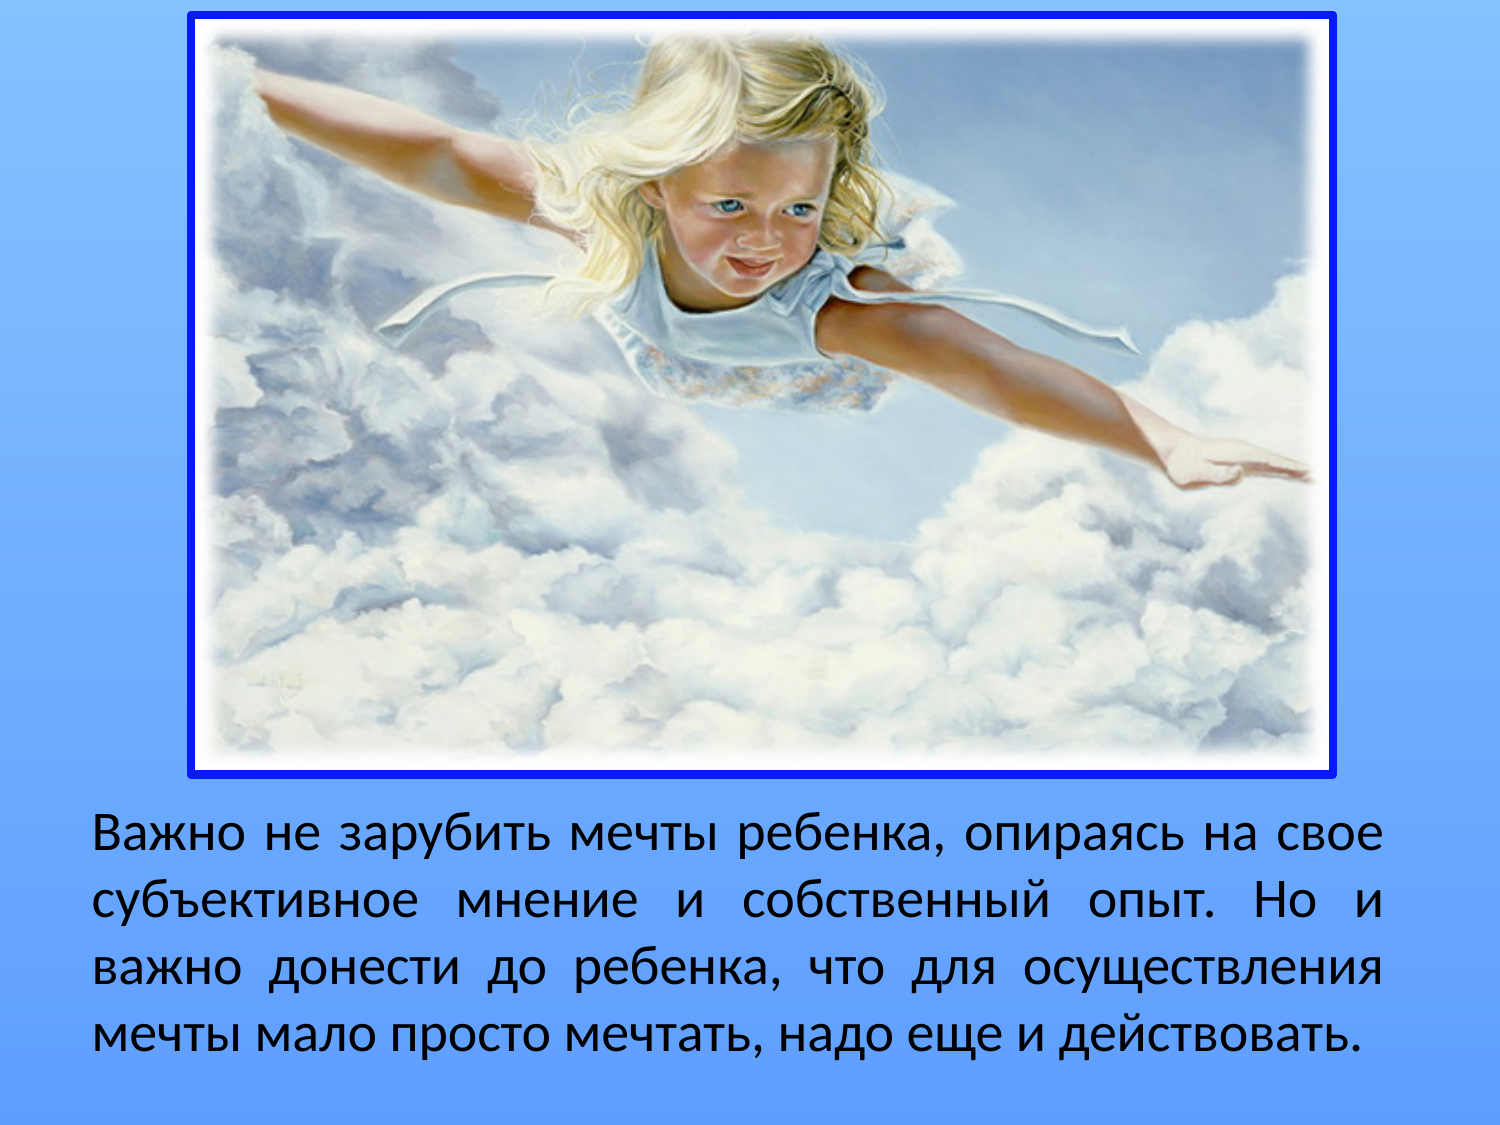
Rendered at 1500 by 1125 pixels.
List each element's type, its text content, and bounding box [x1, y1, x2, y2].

list Важно не зарубить мечты ребенка, опираясь на свое субъективное мнение и собственный опыт. Но и важно донести до ребенка, что для осуществления мечты мало просто мечтать, надо еще и действовать. [76, 786, 1400, 1076]
picture [194, 18, 1329, 771]
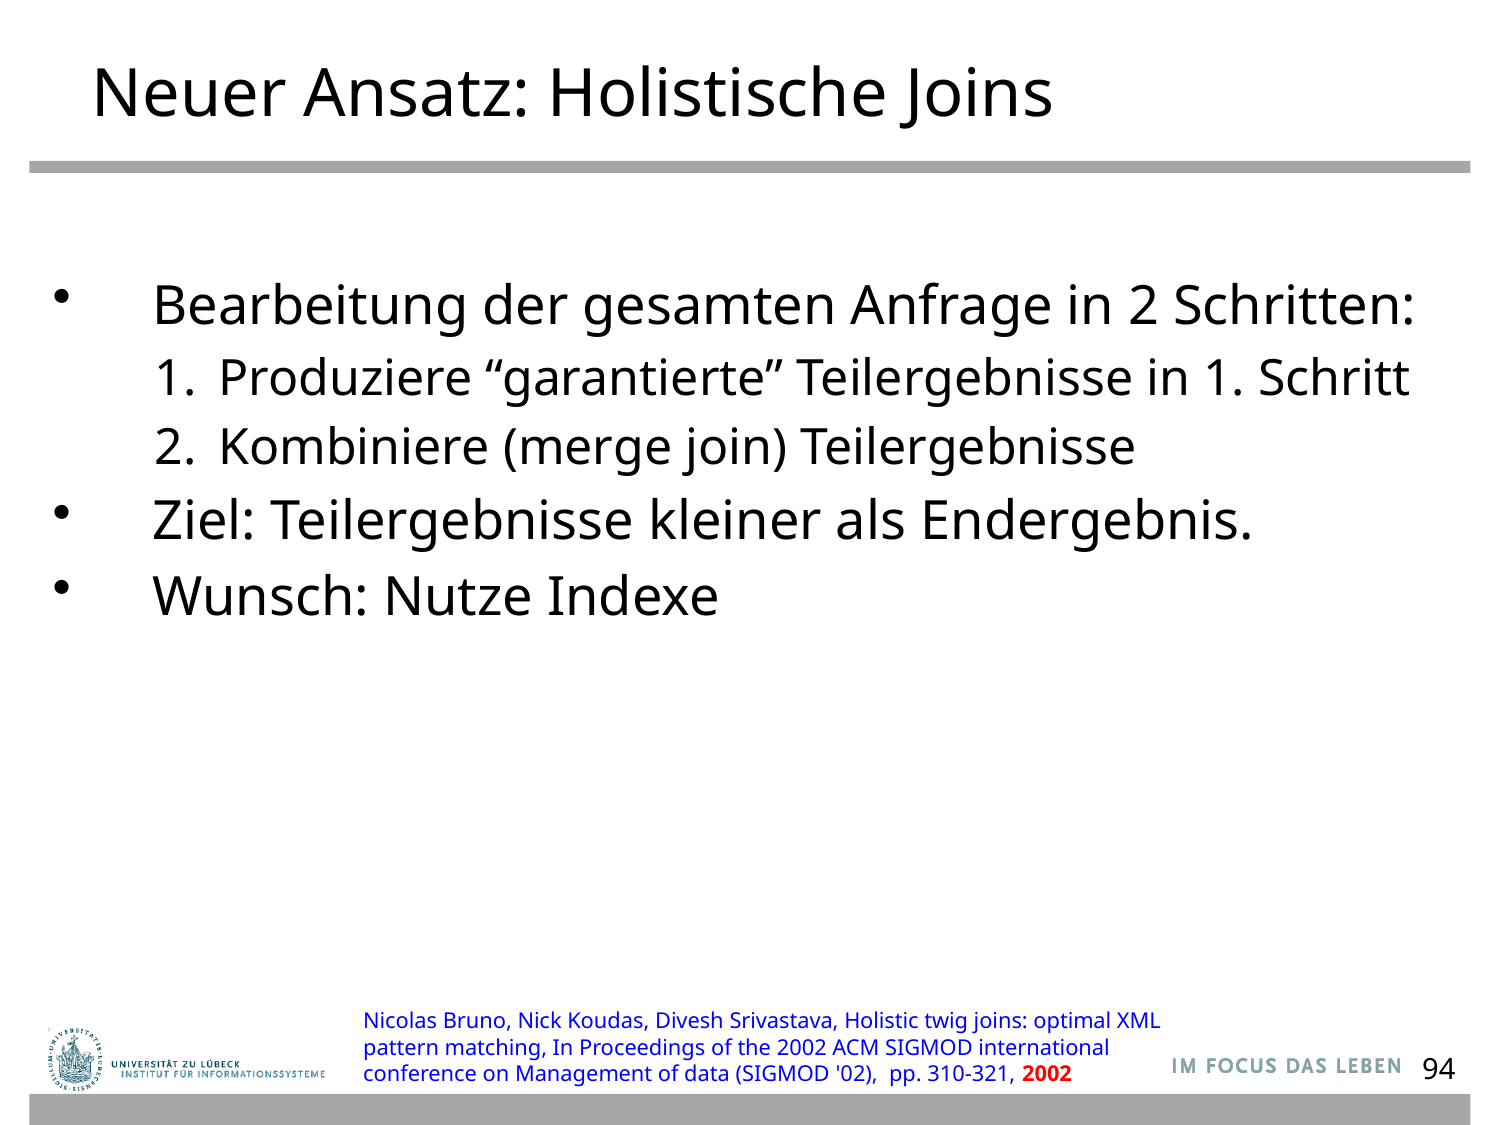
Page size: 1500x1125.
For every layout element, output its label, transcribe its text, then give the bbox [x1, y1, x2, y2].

text_box Nicolas Bruno, Nick Koudas, Divesh Srivastava, Holistic twig joins: optimal XML pattern matching, In Proceedings of the 2002 ACM SIGMOD international conference on Management of data (SIGMOD '02), pp. 310-321, 2002 [348, 999, 1223, 1093]
slide_number 94 [1305, 1050, 1471, 1083]
title Neuer Ansatz: Holistische Joins [76, 42, 1427, 126]
list Bearbeitung der gesamten Anfrage in 2 Schritten: Produziere “garantierte” Teilergebnisse in 1. Schritt Kombiniere (merge join) Teilergebnisse Ziel: Teilergebnisse kleiner als Endergebnis. Wunsch: Nutze Indexe [37, 262, 1444, 1075]
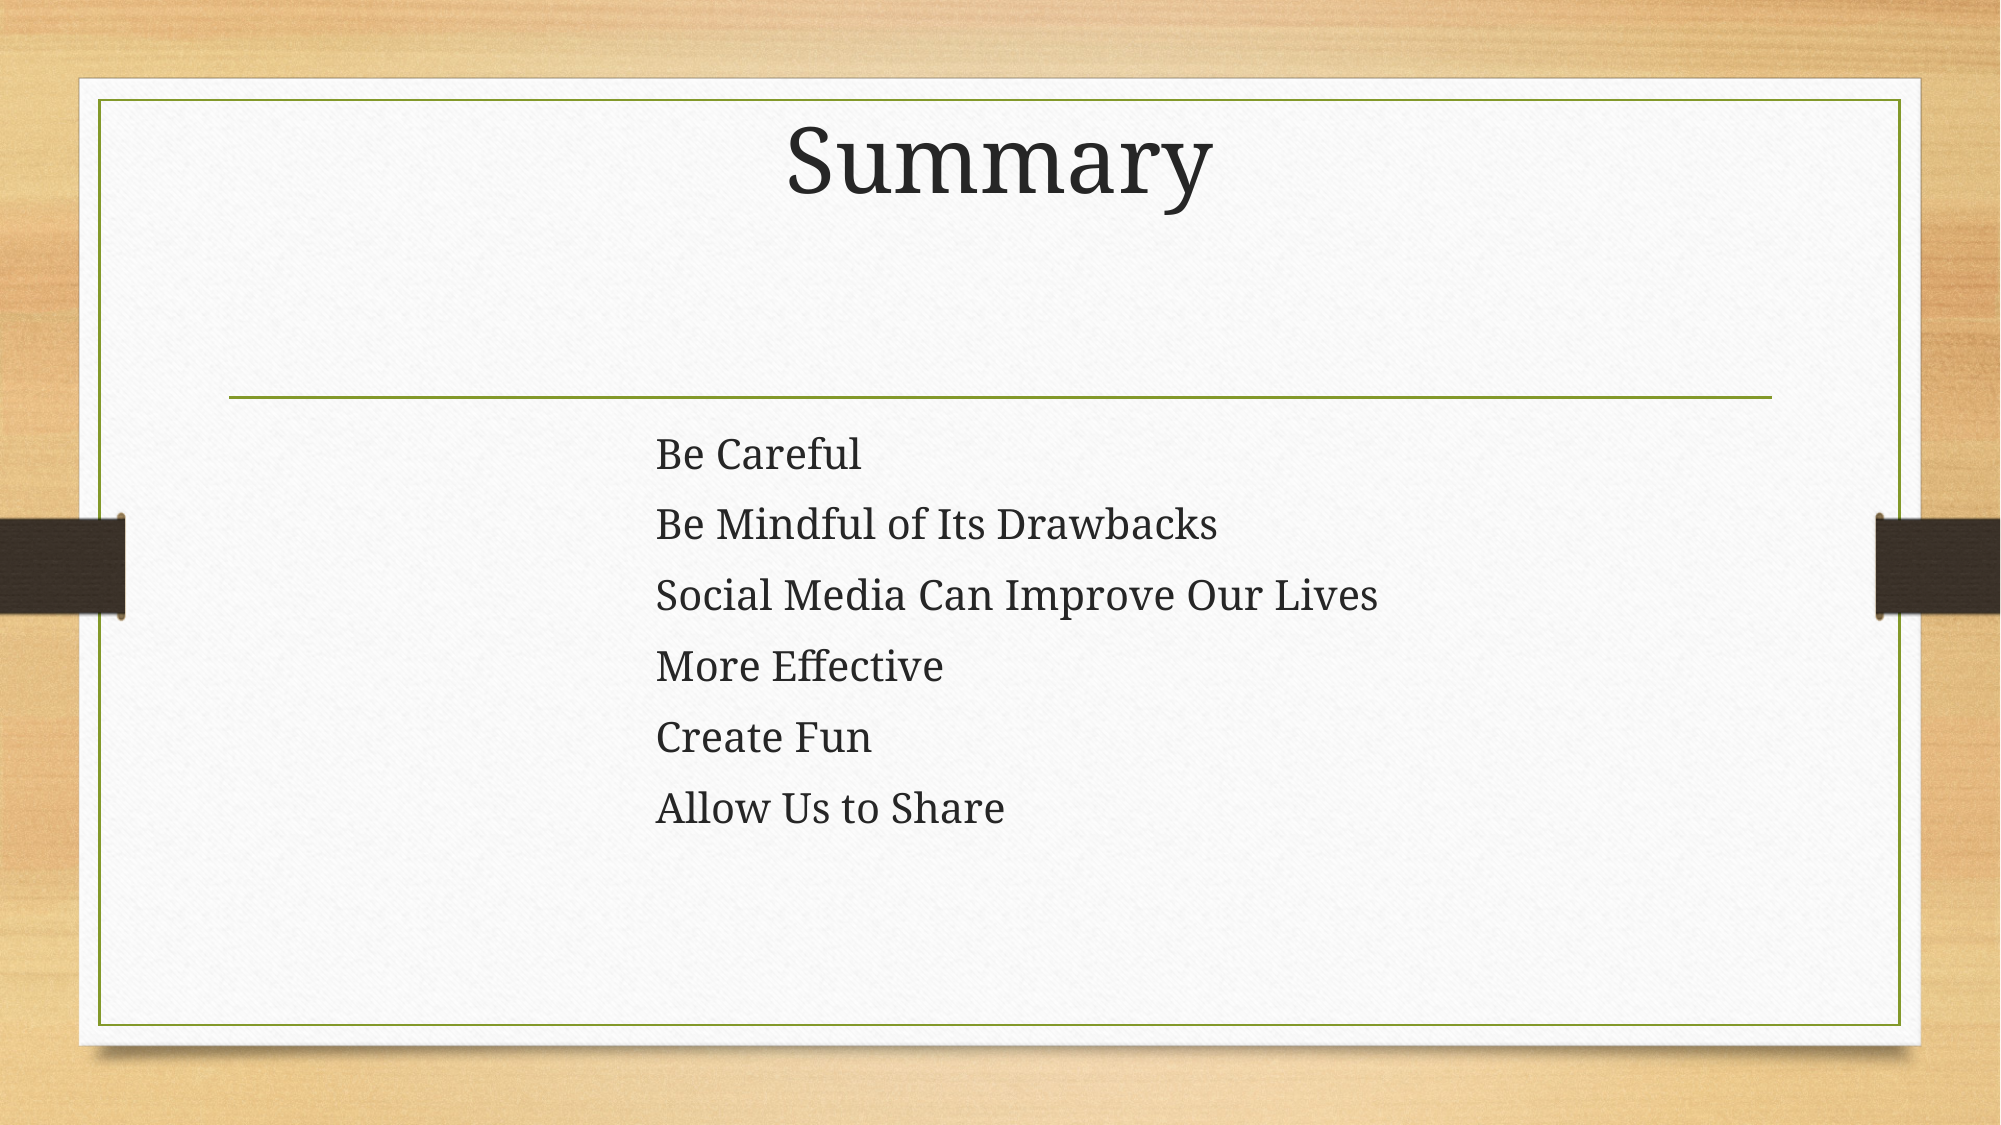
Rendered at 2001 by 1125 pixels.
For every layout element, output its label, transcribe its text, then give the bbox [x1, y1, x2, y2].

picture [0, 0, 2001, 1125]
list Be Careful Be Mindful of Its Drawbacks Social Media Can Improve Our Lives More Effective Create Fun Allow Us to Share [265, 420, 1841, 963]
title Summary [212, 50, 1788, 264]
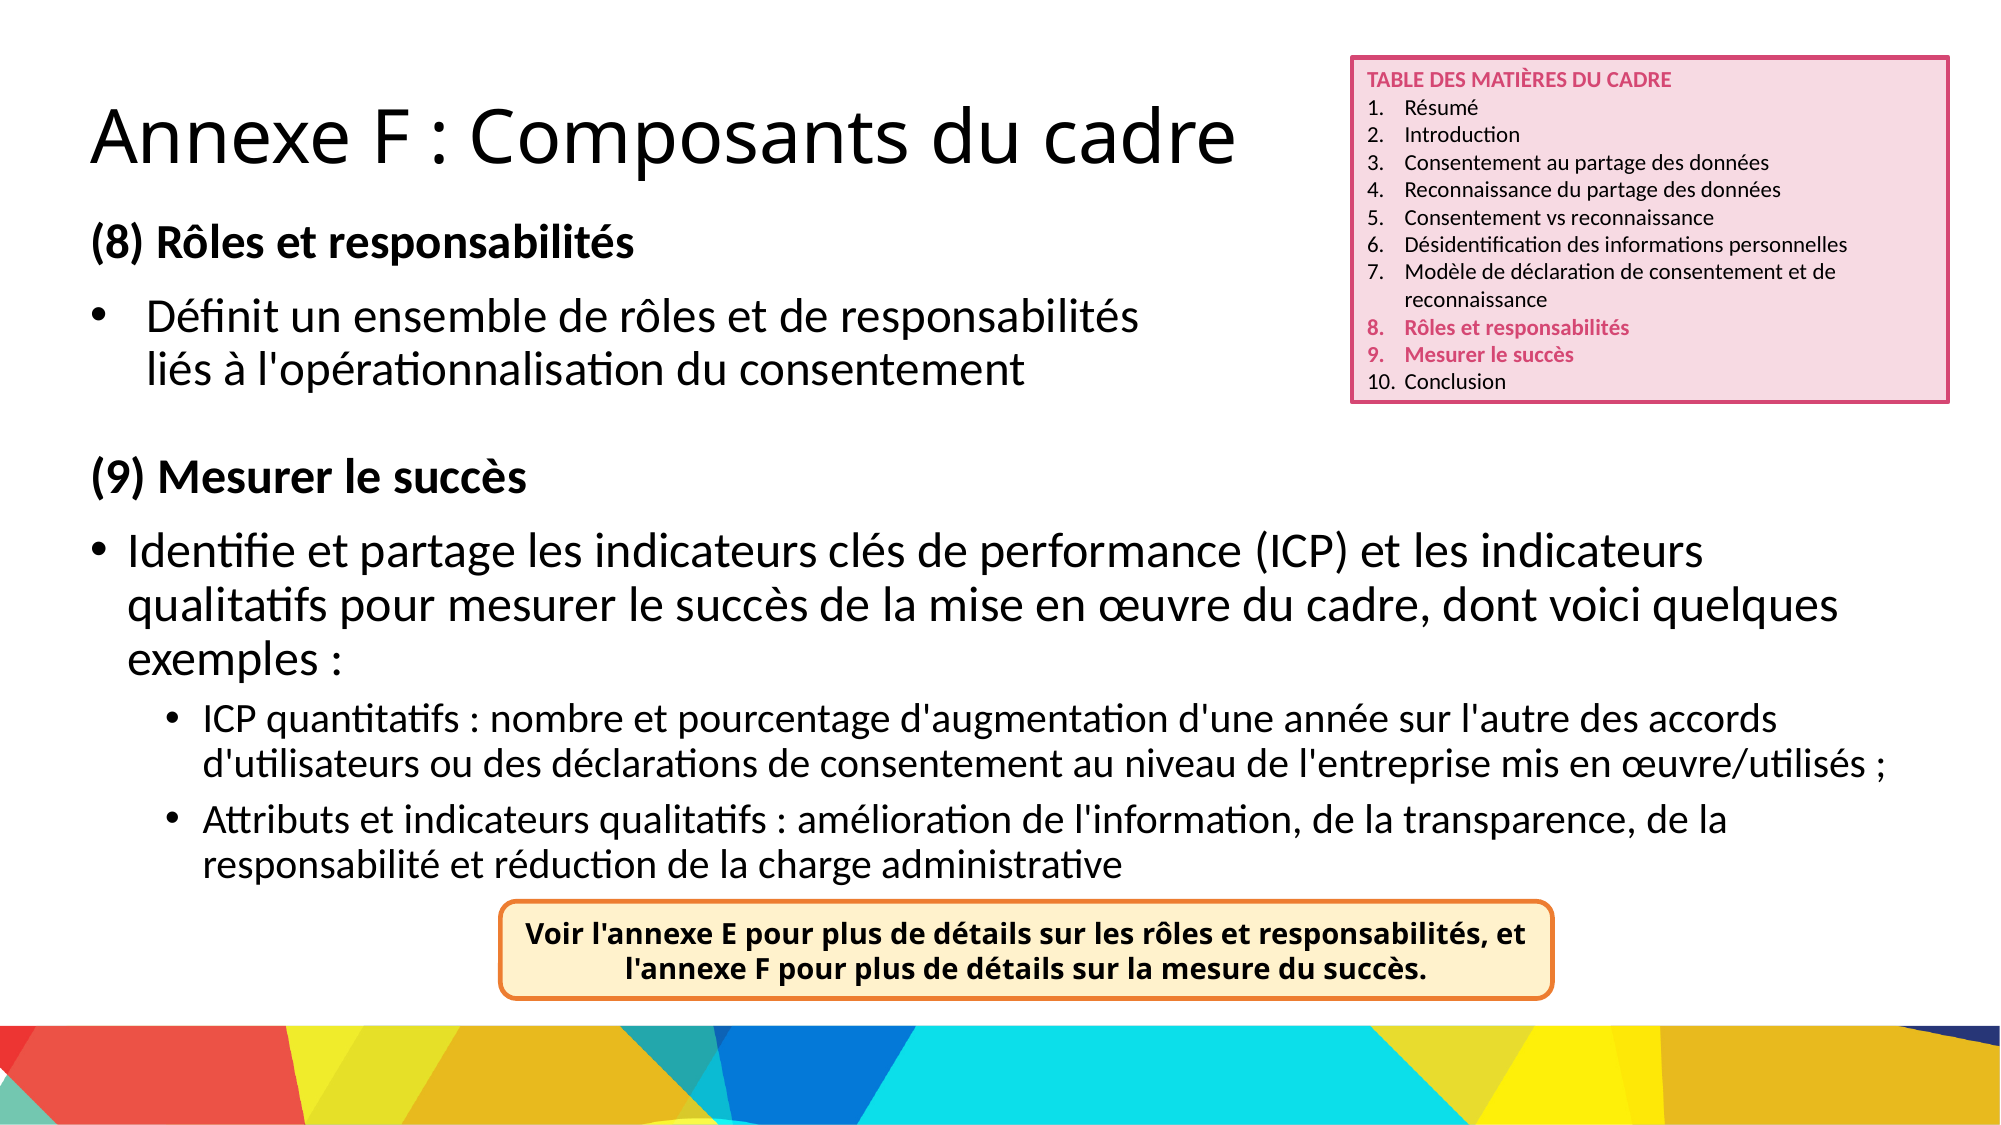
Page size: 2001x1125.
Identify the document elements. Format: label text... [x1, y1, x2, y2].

+ + + +

_THE PROBLEM_
Hand back the records above exactly as they are, pictures excluded.

_THE ANSWER_
Rendered at 1500 by 1125 pixels.
List each element's type, its text content, and bounding box [x1, y1, x2, y2].

list Важно не зарубить мечты ребенка, опираясь на свое субъективное мнение и собственный опыт. Но и важно донести до ребенка, что для осуществления мечты мало просто мечтать, надо еще и действовать. [76, 786, 1400, 1076]
picture [194, 18, 1329, 771]
Page size: 1500x1125.
For every layout element, output its label, transcribe its text, then give the bbox [x1, y1, x2, y2].

text_box Nicolas Bruno, Nick Koudas, Divesh Srivastava, Holistic twig joins: optimal XML pattern matching, In Proceedings of the 2002 ACM SIGMOD international conference on Management of data (SIGMOD '02), pp. 310-321, 2002 [348, 999, 1223, 1093]
slide_number 94 [1305, 1050, 1471, 1083]
title Neuer Ansatz: Holistische Joins [76, 42, 1427, 126]
list Bearbeitung der gesamten Anfrage in 2 Schritten: Produziere “garantierte” Teilergebnisse in 1. Schritt Kombiniere (merge join) Teilergebnisse Ziel: Teilergebnisse kleiner als Endergebnis. Wunsch: Nutze Indexe [37, 262, 1444, 1075]
Rendered at 2001 by 1125 pixels.
For every layout element, output its label, transcribe its text, then give the bbox [x1, y1, x2, y2].

picture [0, 0, 2001, 1125]
list Be Careful Be Mindful of Its Drawbacks Social Media Can Improve Our Lives More Effective Create Fun Allow Us to Share [265, 420, 1841, 963]
title Summary [212, 50, 1788, 264]
Page size: 2001x1125.
Identify the document elements. Format: label text... [x1, y1, x2, y2].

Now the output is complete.